* YOUR ASSIGNMENT
Reproduce every line of text in the following listing verbatim, omitting the pictures.
═══
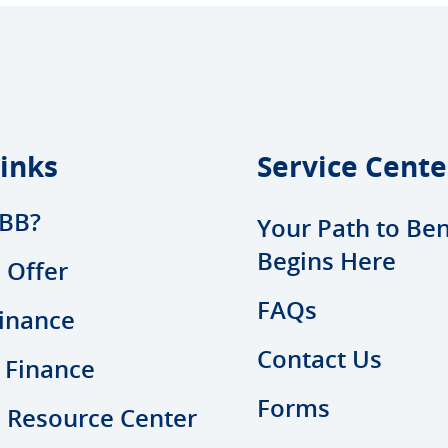
inks
Service Cente
BB?
Your Path to Ben
Begins Here
 Offer
FAQs
inance
Contact Us
 Finance
Forms
l Resource Center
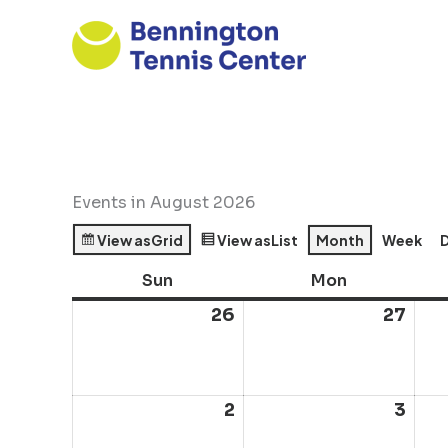
Skip
to
content
Events in August 2026
View as
Grid
View as
List
Month
Week
Sun
Sunday
Mon
Monday
26
July
27
July
26,
27,
2026
202
2
August
3
Aug
2,
3,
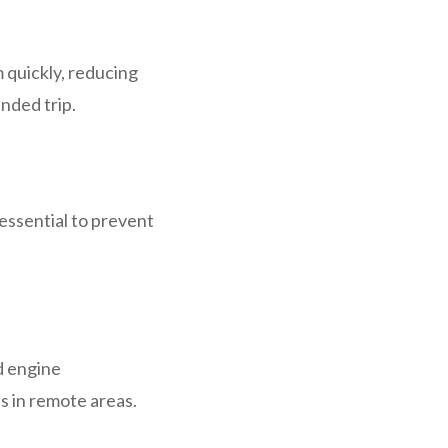
m quickly, reducing
nded trip.
 essential to prevent
d engine
s in remote areas.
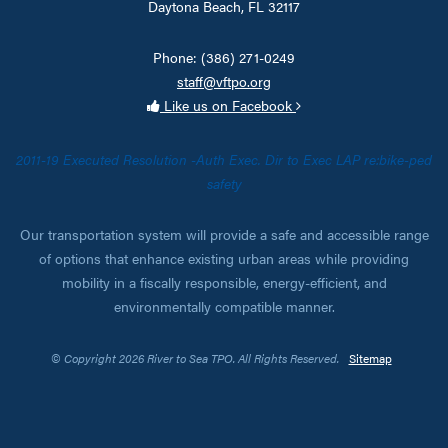
Daytona Beach, FL 32117
Phone: (386) 271-0249
staff@vftpo.org
Like us on Facebook
2011-19 Executed Resolution -Auth Exec. Dir to Exec LAP re:bike-ped
safety
Our transportation system will provide a safe and accessible range
of options that enhance existing urban areas while providing
mobility in a fiscally responsible, energy-efficient, and
environmentally compatible manner.
© Copyright 2026 River to Sea TPO. All Rights Reserved.
Sitemap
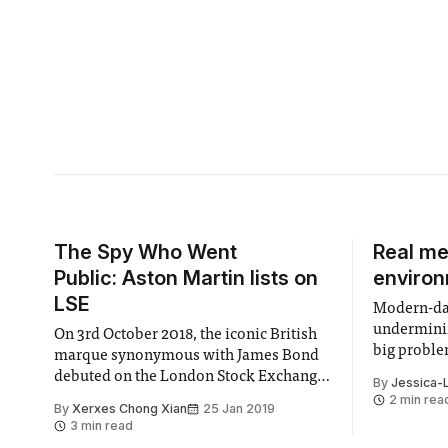
The Spy Who Went
Real me
Public: Aston Martin lists on
enviro
LSE
Modern-day
underminin
On 3rd October 2018, the iconic British
big probl
marque synonymous with James Bond
debuted on the London Stock Exchange,
By
Jessica-
a milestone for the historically troubled
2 min rea
By
Xerxes Chong Xian
25 Jan 2019
carmaker, with a past marred by several
3 min read
bankruptcies. The shares were priced at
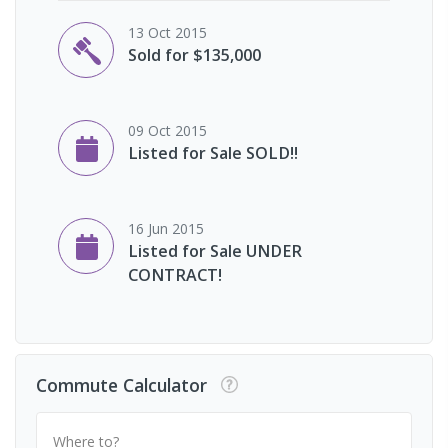
13 Oct 2015
Sold for $135,000
09 Oct 2015
Listed for Sale SOLD!!
16 Jun 2015
Listed for Sale UNDER
CONTRACT!
Commute Calculator
Where to?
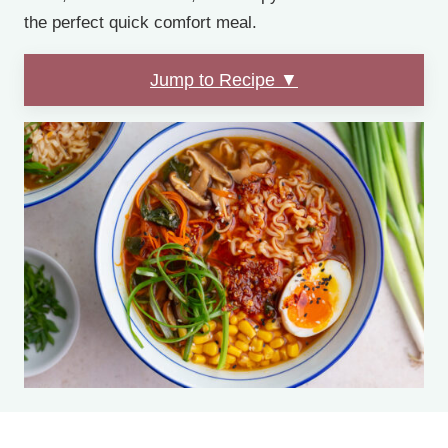
the perfect quick comfort meal.
Jump to Recipe ▼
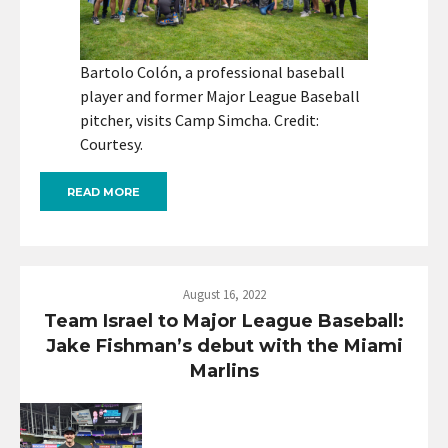
Bartolo Colón, a professional baseball
player and former Major League Baseball
pitcher, visits Camp Simcha. Credit:
Courtesy.
READ MORE
August 16, 2022
Team Israel to Major League Baseball:
Jake Fishman’s debut with the Miami
Marlins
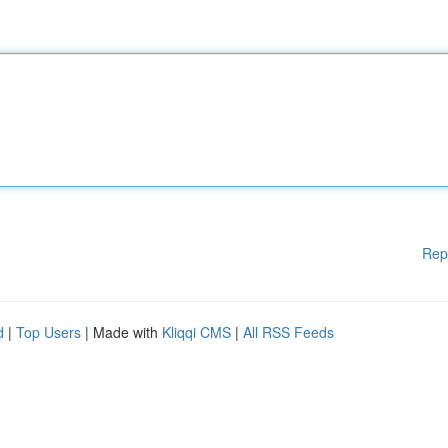
Rep
d
|
Top Users
| Made with
Kliqqi CMS
|
All RSS Feeds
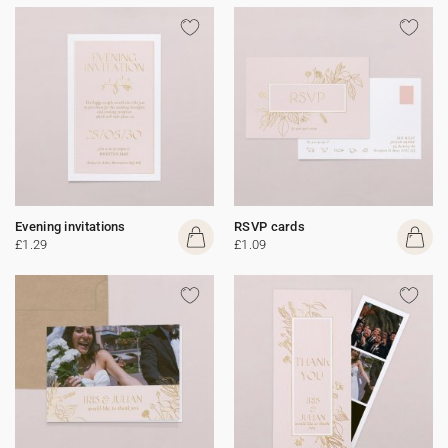
Evening invitations
RSVP cards
£1.29
£1.09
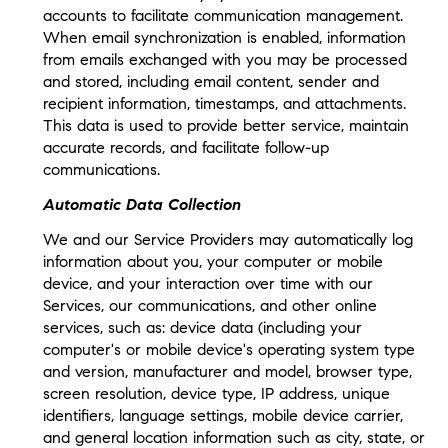
accounts to facilitate communication management.
When email synchronization is enabled, information
from emails exchanged with you may be processed
and stored, including email content, sender and
recipient information, timestamps, and attachments.
This data is used to provide better service, maintain
accurate records, and facilitate follow-up
communications.
Automatic Data Collection
We and our Service Providers may automatically log
information about you, your computer or mobile
device, and your interaction over time with our
Services, our communications, and other online
services, such as: device data (including your
computer's or mobile device's operating system type
and version, manufacturer and model, browser type,
screen resolution, device type, IP address, unique
identifiers, language settings, mobile device carrier,
and general location information such as city, state, or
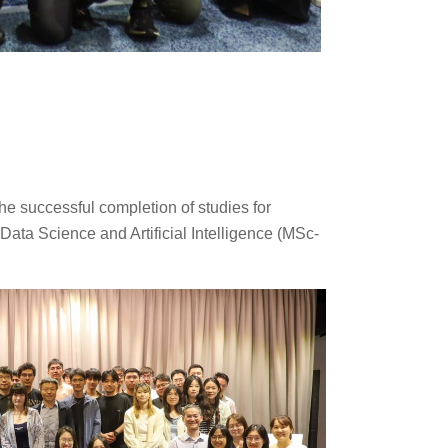
e successful completion of studies for
ata Science and Artificial Intelligence (MSc-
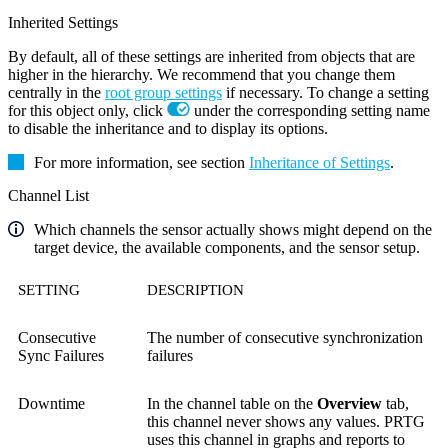
Inherited Settings
By default, all of these settings are inherited from objects that are
higher in the hierarchy. We recommend that you change them
centrally in the
root group settings
if necessary. To change a setting
for this object only, click
under the corresponding setting name
to disable the inheritance and to display its options.
For more information, see section
Inheritance of Settings
.
Channel List
Which channels the sensor actually shows might depend on the
target device, the available components, and the sensor setup.
SETTING
DESCRIPTION
Consecutive
The number of consecutive synchronization
Sync Failures
failures
Downtime
In the channel table on the
Overview
tab,
this channel never shows any values. PRTG
uses this channel in graphs and reports to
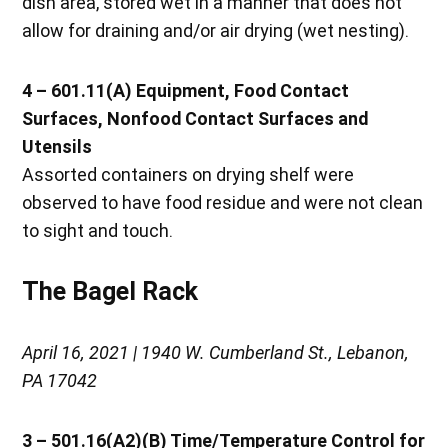
dish area, stored wet in a manner that does not
allow for draining and/or air drying (wet nesting).
4 – 601.11(A) Equipment, Food Contact
Surfaces, Nonfood Contact Surfaces and
Utensils
Assorted containers on drying shelf were
observed to have food residue and were not clean
to sight and touch.
The Bagel Rack
April 16, 2021 | 1940 W. Cumberland St., Lebanon,
PA 17042
3 – 501.16(A2)(B) Time/Temperature Control for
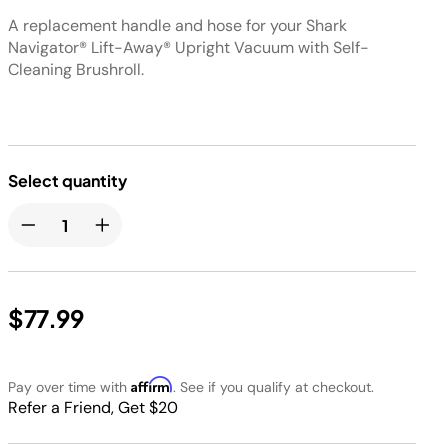
A replacement handle and hose for your Shark
Navigator® Lift-Away® Upright Vacuum with Self-
Cleaning Brushroll.
Select quantity
$77.99
Affirm
Pay over time with
. See if you qualify at checkout.
Refer a Friend, Get $20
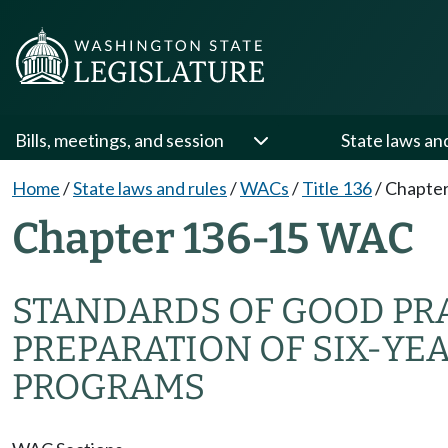
Bills, meetings, and session
State laws an
Home
/
State laws and rules
/
WACs
/
Title 136
/
Chapter
Chapter 136-15 WAC
STANDARDS OF GOOD PR
PREPARATION OF SIX-YE
PROGRAMS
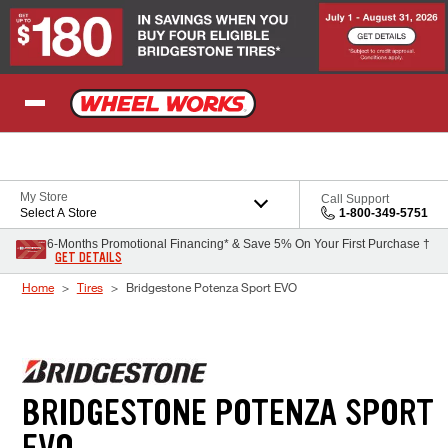
Skip to Content
My Store
Call Support
Select A Store
1-800-349-5751
6-Months Promotional Financing* & Save 5% On Your First Purchase †
GET DETAILS
Home
Tires
Bridgestone Potenza Sport EVO
BRIDGESTONE POTENZA SPORT
EVO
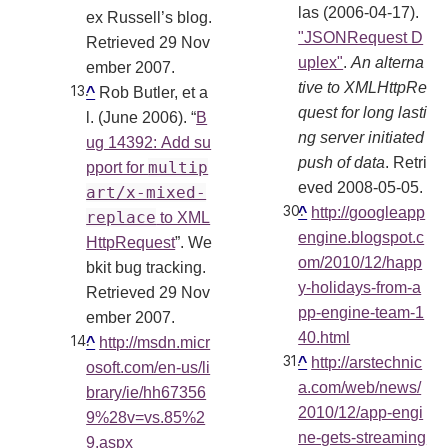
las (2006-04-17).
ex Russell’s blog.
"JSONRequest D
Retrieved 29 Nov
uplex"
.
An alterna
ember 2007.
tive to XMLHttpRe
^
Rob Butler, et a
quest for long lasti
l. (June 2006). “
B
ng server initiated
ug 14392: Add su
push of data
. Retri
multip
pport for
eved 2008-05-05
.
art/x-mixed-
^
http://googleapp
replace
to XML
engine.blogspot.c
HttpRequest
”. We
om/2010/12/happ
bkit bug tracking.
y-holidays-from-a
Retrieved 29 Nov
pp-engine-team-1
ember 2007.
40.html
^
http://msdn.micr
^
http://arstechnic
osoft.com/en-us/li
a.com/web/news/
brary/ie/hh67356
2010/12/app-engi
9%28v=vs.85%2
ne-gets-streaming
9.aspx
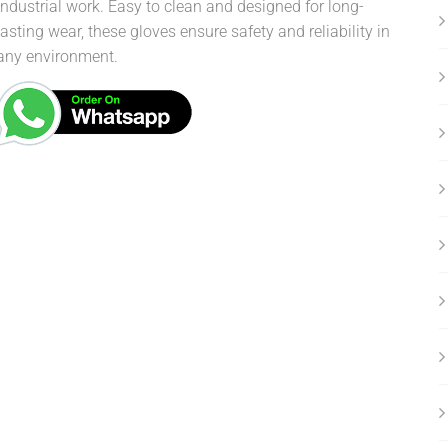
industrial work. Easy to clean and designed for long-
lasting wear, these gloves ensure safety and reliability in
any environment.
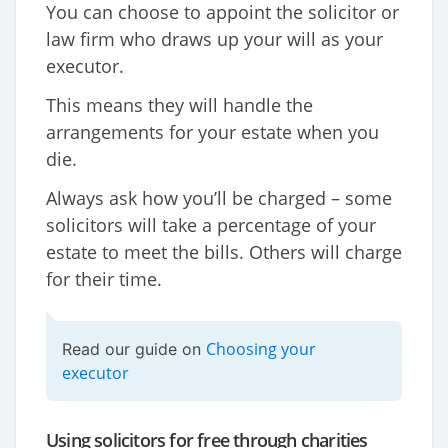
You can choose to appoint the solicitor or
law firm who draws up your will as your
executor.
This means they will handle the
arrangements for your estate when you
die.
Always ask how you’ll be charged – some
solicitors will take a percentage of your
estate to meet the bills. Others will charge
for their time.
Choosing your
Read our guide on
executor
Using solicitors for free through charities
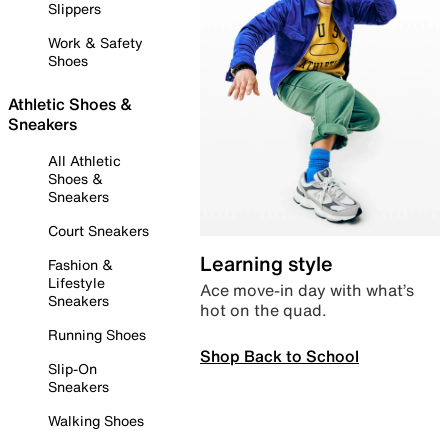
Slippers
Work & Safety
Shoes
Athletic Shoes &
Sneakers
All Athletic
Shoes &
Sneakers
Court Sneakers
Learning style
Fashion &
Lifestyle
Ace move-in day with what’s
Sneakers
hot on the quad.
Running Shoes
Shop Back to School
Slip-On
Sneakers
Walking Shoes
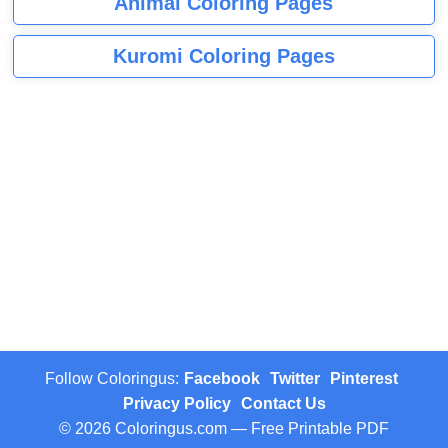
Animal Coloring Pages
Kuromi Coloring Pages
Follow Coloringus:
Facebook
Twitter
Pinterest
Privacy Policy
Contact Us
© 2026 Coloringus.com — Free Printable PDF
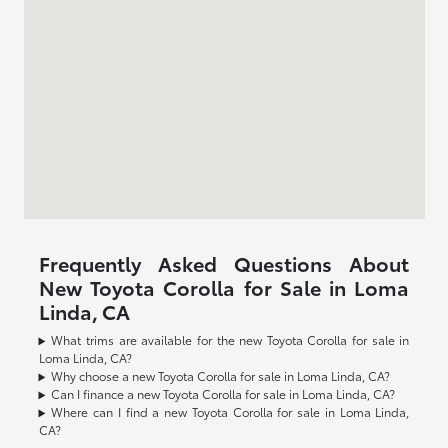
Frequently Asked Questions About
New Toyota Corolla for Sale in Loma
Linda, CA
What trims are available for the new Toyota Corolla for sale in
Loma Linda, CA?
Why choose a new Toyota Corolla for sale in Loma Linda, CA?
Can I finance a new Toyota Corolla for sale in Loma Linda, CA?
Where can I find a new Toyota Corolla for sale in Loma Linda,
CA?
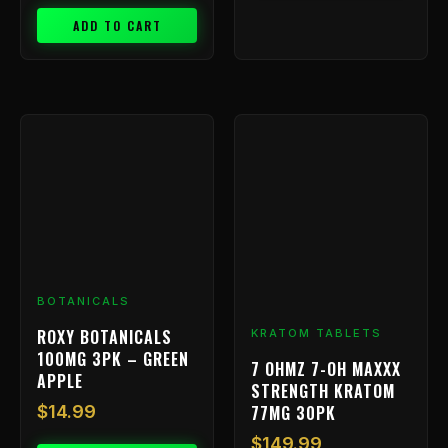
ADD TO CART
BOTANICALS
ROXY BOTANICALS
KRATOM TABLETS
100MG 3PK – GREEN
7 OHMZ 7-OH MAXXX
APPLE
STRENGTH KRATOM
77MG 30PK
$
14.99
$
149.99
═══
* WRITTEN RESPONSE
inks
Service Cente
BB?
Your Path to Ben
Begins Here
 Offer
FAQs
inance
Contact Us
 Finance
Forms
l Resource Center
Skip
to
content
Events in August 2026
View as
Grid
View as
List
Month
Week
Sun
Sunday
Mon
Monday
26
July
27
July
26,
27,
2026
202
2
August
3
Aug
2,
3,
m quickly, reducing
nded trip.
 essential to prevent
d engine
s in remote areas.
Daytona Beach, FL 32117
Phone: (386) 271-0249
staff@vftpo.org
Like us on Facebook
2011-19 Executed Resolution -Auth Exec. Dir to Exec LAP re:bike-ped
safety
Our transportation system will provide a safe and accessible range
of options that enhance existing urban areas while providing
mobility in a fiscally responsible, energy-efficient, and
environmentally compatible manner.
© Copyright 2026 River to Sea TPO. All Rights Reserved.
Sitemap
The Spy Who Went
Real me
Public: Aston Martin lists on
enviro
LSE
Modern-day
underminin
On 3rd October 2018, the iconic British
big probl
marque synonymous with James Bond
debuted on the London Stock Exchange,
By
Jessica-
a milestone for the historically troubled
2 min rea
By
Xerxes Chong Xian
25 Jan 2019
carmaker, with a past marred by several
3 min read
bankruptcies. The shares were priced at
13 Oct 2015
Sold for $135,000
09 Oct 2015
Listed for Sale SOLD!!
16 Jun 2015
Listed for Sale UNDER
CONTRACT!
Commute Calculator
Where to?
the perfect quick comfort meal.
Jump to Recipe ▼
Bartolo Colón, a professional baseball
player and former Major League Baseball
pitcher, visits Camp Simcha. Credit:
Courtesy.
READ MORE
August 16, 2022
Team Israel to Major League Baseball:
Jake Fishman’s debut with the Miami
Marlins
Rep
d
|
Top Users
| Made with
Kliqqi CMS
|
All RSS Feeds
Evening invitations
RSVP cards
£1.29
£1.09
accounts to facilitate communication management.
When email synchronization is enabled, information
from emails exchanged with you may be processed
and stored, including email content, sender and
recipient information, timestamps, and attachments.
This data is used to provide better service, maintain
accurate records, and facilitate follow-up
communications.
Automatic Data Collection
We and our Service Providers may automatically log
information about you, your computer or mobile
device, and your interaction over time with our
Services, our communications, and other online
services, such as: device data (including your
computer's or mobile device's operating system type
and version, manufacturer and model, browser type,
screen resolution, device type, IP address, unique
identifiers, language settings, mobile device carrier,
and general location information such as city, state, or
e successful completion of studies for
ata Science and Artificial Intelligence (MSc-
Inherited Settings
By default, all of these settings are inherited from objects that are
higher in the hierarchy. We recommend that you change them
centrally in the
root group settings
if necessary. To change a setting
for this object only, click
under the corresponding setting name
to disable the inheritance and to display its options.
For more information, see section
Inheritance of Settings
.
Channel List
Which channels the sensor actually shows might depend on the
target device, the available components, and the sensor setup.
SETTING
DESCRIPTION
Consecutive
The number of consecutive synchronization
Sync Failures
failures
Downtime
In the channel table on the
Overview
tab,
this channel never shows any values. PRTG
uses this channel in graphs and reports to
dish area, stored wet in a manner that does not
allow for draining and/or air drying (wet nesting).
4 – 601.11(A) Equipment, Food Contact
Surfaces, Nonfood Contact Surfaces and
Utensils
Assorted containers on drying shelf were
observed to have food residue and were not clean
to sight and touch.
The Bagel Rack
April 16, 2021 | 1940 W. Cumberland St., Lebanon,
PA 17042
3 – 501.16(A2)(B) Time/Temperature Control for
A replacement handle and hose for your Shark
Navigator® Lift-Away® Upright Vacuum with Self-
Cleaning Brushroll.
Select quantity
$77.99
Affirm
Pay over time with
. See if you qualify at checkout.
Refer a Friend, Get $20
Bills, meetings, and session
State laws an
Home
/
State laws and rules
/
WACs
/
Title 136
/
Chapter
Chapter 136-15 WAC
STANDARDS OF GOOD PR
PREPARATION OF SIX-YE
PROGRAMS
Skip to Content
My Store
Call Support
Select A Store
1-800-349-5751
6-Months Promotional Financing* & Save 5% On Your First Purchase †
GET DETAILS
Home
Tires
Bridgestone Potenza Sport EVO
BRIDGESTONE POTENZA SPORT
EVO
las (2006-04-17).
ex Russell’s blog.
"JSONRequest D
Retrieved 29 Nov
uplex"
.
An alterna
ember 2007.
tive to XMLHttpRe
^
Rob Butler, et a
quest for long lasti
l. (June 2006). “
B
ng server initiated
ug 14392: Add su
push of data
. Retri
multip
pport for
eved 2008-05-05
.
art/x-mixed-
^
http://googleapp
replace
to XML
engine.blogspot.c
HttpRequest
”. We
om/2010/12/happ
bkit bug tracking.
y-holidays-from-a
Retrieved 29 Nov
pp-engine-team-1
ember 2007.
40.html
^
http://msdn.micr
^
http://arstechnic
osoft.com/en-us/li
a.com/web/news/
brary/ie/hh67356
2010/12/app-engi
9%28v=vs.85%2
ne-gets-streaming
9.aspx
industrial work. Easy to clean and designed for long-
lasting wear, these gloves ensure safety and reliability in
any environment.
You can choose to appoint the solicitor or
law firm who draws up your will as your
executor.
This means they will handle the
arrangements for your estate when you
die.
Always ask how you’ll be charged – some
solicitors will take a percentage of your
estate to meet the bills. Others will charge
for their time.
Choosing your
Read our guide on
executor
Using solicitors for free through charities
Slippers
Work & Safety
Shoes
Athletic Shoes &
Sneakers
All Athletic
Shoes &
Sneakers
Court Sneakers
Learning style
Fashion &
Lifestyle
Ace move-in day with what’s
Sneakers
hot on the quad.
Running Shoes
Shop Back to School
Slip-On
Sneakers
Walking Shoes
Animal Coloring Pages
Kuromi Coloring Pages
Follow Coloringus:
Facebook
Twitter
Pinterest
Privacy Policy
Contact Us
© 2026 Coloringus.com — Free Printable PDF
Frequently Asked Questions About
New Toyota Corolla for Sale in Loma
Linda, CA
What trims are available for the new Toyota Corolla for sale in
Loma Linda, CA?
Why choose a new Toyota Corolla for sale in Loma Linda, CA?
Can I finance a new Toyota Corolla for sale in Loma Linda, CA?
Where can I find a new Toyota Corolla for sale in Loma Linda,
CA?
ADD TO CART
BOTANICALS
ROXY BOTANICALS
KRATOM TABLETS
100MG 3PK – GREEN
7 OHMZ 7-OH MAXXX
APPLE
STRENGTH KRATOM
77MG 30PK
$
14.99
$
149.99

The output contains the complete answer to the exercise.